Bliss IDs, on the other hand, exist for both the individual characters, and for the more complex words.

Here are a couple of examples: in each example, the same content is marked up with Bliss IDs (integers) and with the corresponding Bliss-characters (which would be input via their separate Unicode code point(s)). Because the code points are not finalised yet, and a Bliss-supporting font is not widely installed, images that show what the authoring experience may look like are used in the examples.

Example 1 (concept requiring a single Bliss-character to identify)

<p>Would you like a <span adapt-symbol="13882">drink</span>?</p>

The same HTML mark-up as above, with the Bliss ID replaced by a mock-up of the single Bliss character for "drink"

Example 2 (concept requiring multiple Bliss-characters to identify)

<p>A nice cup of <span adapt-symbol="17511">tea</span>.</p>

The same HTML mark-up as above, with the Bliss ID replaced by a mock-up of the two Bliss characters for "tea"

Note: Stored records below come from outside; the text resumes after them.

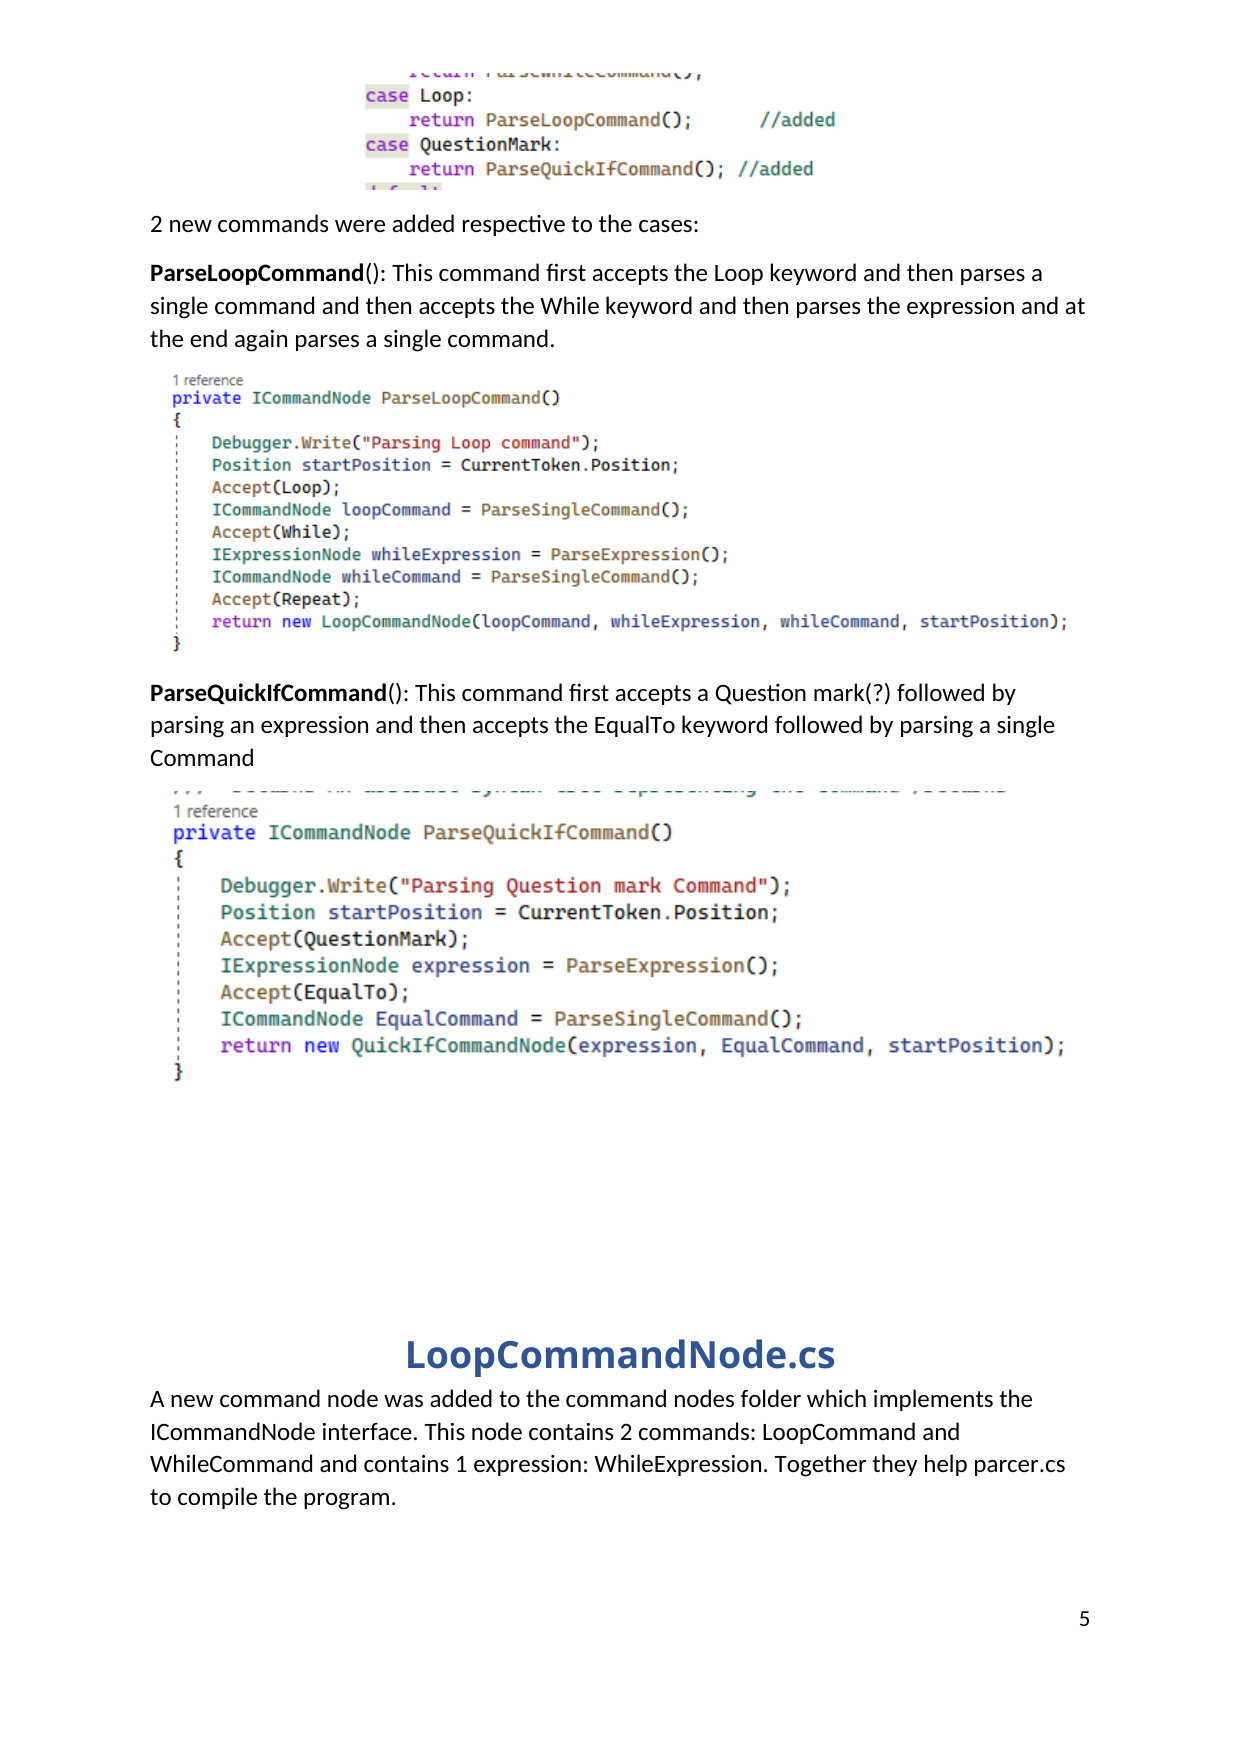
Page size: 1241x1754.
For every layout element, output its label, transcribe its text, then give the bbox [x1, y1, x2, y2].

text A new command node was added to the command nodes folder which implements the ICommandNode interface. This node contains 2 commands: LoopCommand and WhileCommand and contains 1 expression: WhileExpression. Together they help parcer.cs to compile the program. [150, 1383, 1090, 1511]
text 2 new commands were added respective to the cases: [150, 208, 1090, 239]
subtitle LoopCommandNode.cs [150, 1328, 1090, 1379]
text ParseLoopCommand(): This command first accepts the Loop keyword and then parses a single command and then accepts the While keyword and then parses the expression and at the end again parses a single command. [150, 258, 1090, 353]
text ParseQuickIfCommand(): This command first accepts a Question mark(?) followed by parsing an expression and then accepts the EqualTo keyword followed by parsing a single Command [150, 677, 1090, 773]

We want to make it easy for authors to find the Bliss-characters (code points) that correspond to the concept they want to convey. Even looking up info on the code points will not give them the full set of recognised concepts. This is because most recognised concepts (each identified by a single Bliss ID) are composed of multiple Bliss-characters, as per the example above. There are approximately 6,500 Bliss concepts, but only around 1,400 Bliss characters being added to Unicode.

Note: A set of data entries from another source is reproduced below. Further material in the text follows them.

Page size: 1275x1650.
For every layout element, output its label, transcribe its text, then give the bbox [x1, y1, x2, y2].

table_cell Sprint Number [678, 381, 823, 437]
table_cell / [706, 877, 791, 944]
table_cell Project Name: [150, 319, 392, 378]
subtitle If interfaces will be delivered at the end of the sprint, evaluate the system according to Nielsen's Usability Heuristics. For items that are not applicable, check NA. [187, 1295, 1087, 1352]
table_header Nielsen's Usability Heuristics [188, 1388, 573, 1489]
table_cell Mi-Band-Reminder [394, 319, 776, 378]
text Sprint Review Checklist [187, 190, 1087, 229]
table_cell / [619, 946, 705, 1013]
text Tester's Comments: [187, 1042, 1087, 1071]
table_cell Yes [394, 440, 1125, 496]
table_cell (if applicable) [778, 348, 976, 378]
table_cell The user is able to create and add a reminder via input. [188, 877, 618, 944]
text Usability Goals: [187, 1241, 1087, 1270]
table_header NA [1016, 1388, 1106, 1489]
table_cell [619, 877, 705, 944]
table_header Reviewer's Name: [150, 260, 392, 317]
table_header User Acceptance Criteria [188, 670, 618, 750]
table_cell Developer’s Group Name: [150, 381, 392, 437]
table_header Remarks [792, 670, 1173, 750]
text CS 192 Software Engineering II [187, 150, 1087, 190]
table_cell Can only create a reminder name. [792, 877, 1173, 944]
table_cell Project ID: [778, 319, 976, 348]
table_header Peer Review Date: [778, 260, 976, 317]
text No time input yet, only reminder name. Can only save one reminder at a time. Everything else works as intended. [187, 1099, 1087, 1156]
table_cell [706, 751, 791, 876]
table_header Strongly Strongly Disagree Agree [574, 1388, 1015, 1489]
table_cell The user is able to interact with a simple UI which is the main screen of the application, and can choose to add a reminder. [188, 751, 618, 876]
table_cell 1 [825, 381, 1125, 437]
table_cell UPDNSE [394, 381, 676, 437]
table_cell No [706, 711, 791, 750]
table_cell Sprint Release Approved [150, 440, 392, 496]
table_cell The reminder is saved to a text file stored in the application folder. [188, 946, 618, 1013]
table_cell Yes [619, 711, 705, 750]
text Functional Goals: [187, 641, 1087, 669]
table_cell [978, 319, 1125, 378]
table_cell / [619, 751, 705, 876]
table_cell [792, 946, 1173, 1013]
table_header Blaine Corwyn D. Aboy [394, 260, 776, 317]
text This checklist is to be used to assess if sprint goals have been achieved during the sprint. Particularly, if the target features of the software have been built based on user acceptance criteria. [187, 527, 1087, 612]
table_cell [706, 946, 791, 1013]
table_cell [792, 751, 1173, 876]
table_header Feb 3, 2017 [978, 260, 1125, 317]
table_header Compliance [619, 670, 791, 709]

In order to assist content authors, we have two things to add:

We're very interested as to your views on this, both implementation concerns, and any thoughts you may have on the authoring side of things.

Important note: Bliss' inclusion into Unicode is not yet finalised, so we must wait for that before making any normative specifications based on any Bliss-related code points.

Thanks to @russellgalvin for co-drafting this comment.

aphillips commented 1 month ago

(as an individual contributor, chair hat off)

We have a W3C Registry spec that enumerates existing concepts, and their corresponding Bliss IDs - this can be updated to include the Unicode code points that also identify the concept. We also hope to have the concept descriptions localised into several different languages.

If Unicode is encoding Bliss symbols, it would probably be a better idea to have such a "registry" at Unicode so that non-Web users have access to it as well. Unicode already manages stuff like this, cf. emoji sequences


I also notice that your examples use decimal numbers for the bliss symbols. Unicode code points generally use hex notation. Are the decimal values well known to users? How do the code point values and bliss numbers get related.

matatk commented 1 month ago

@aphillips to address your second question first: two different schemes for identifying symbols had been proposed:

  1. Bliss concept IDs - these are integers, and correspond to 1 or more Bliss characters. This is what we, the Adapt TF, proposed to start with.

  2. Direct entry of the Unicode characters - this was proposed in this thread, and involves inputting the Unicode code points directly as UTF-8 in the attribute value (hence no numbers are given for those examples). In order to cover some established Bliss concepts, more than one code point (Bliss character) may be required.

The examples are presented side-by-side above to indicate the authoring considerations for these two approaches.

We believe a registry would be helpful with both approaches - and necessary for the latter. Bliss maintains the list of concepts, which is updated regularly. They partnered with W3C to make that list (registry) more easily reachable.

To answer your first question: I see your point. I don't think that Unicode is pursuing such work, though. We can check with our Bliss expert.

Thanks for your question and suggestion - does this clarify things?

russellgalvin commented 2 weeks ago

The list of zero width joiner emoji sequences maintained by Unicode (https://www.unicode.org/emoji/charts/emoji-zwj-sequences.html) is indeed analogous to what a registry of the Blissymbol vocabulary would look like. However, note that it is maintained not as a registry but as a "recommended list"...and this is for a symbol set with billions of users. The AAC world is much smaller than that and I'm not sure we would find sufficient Unicode support. No harm in asking, though.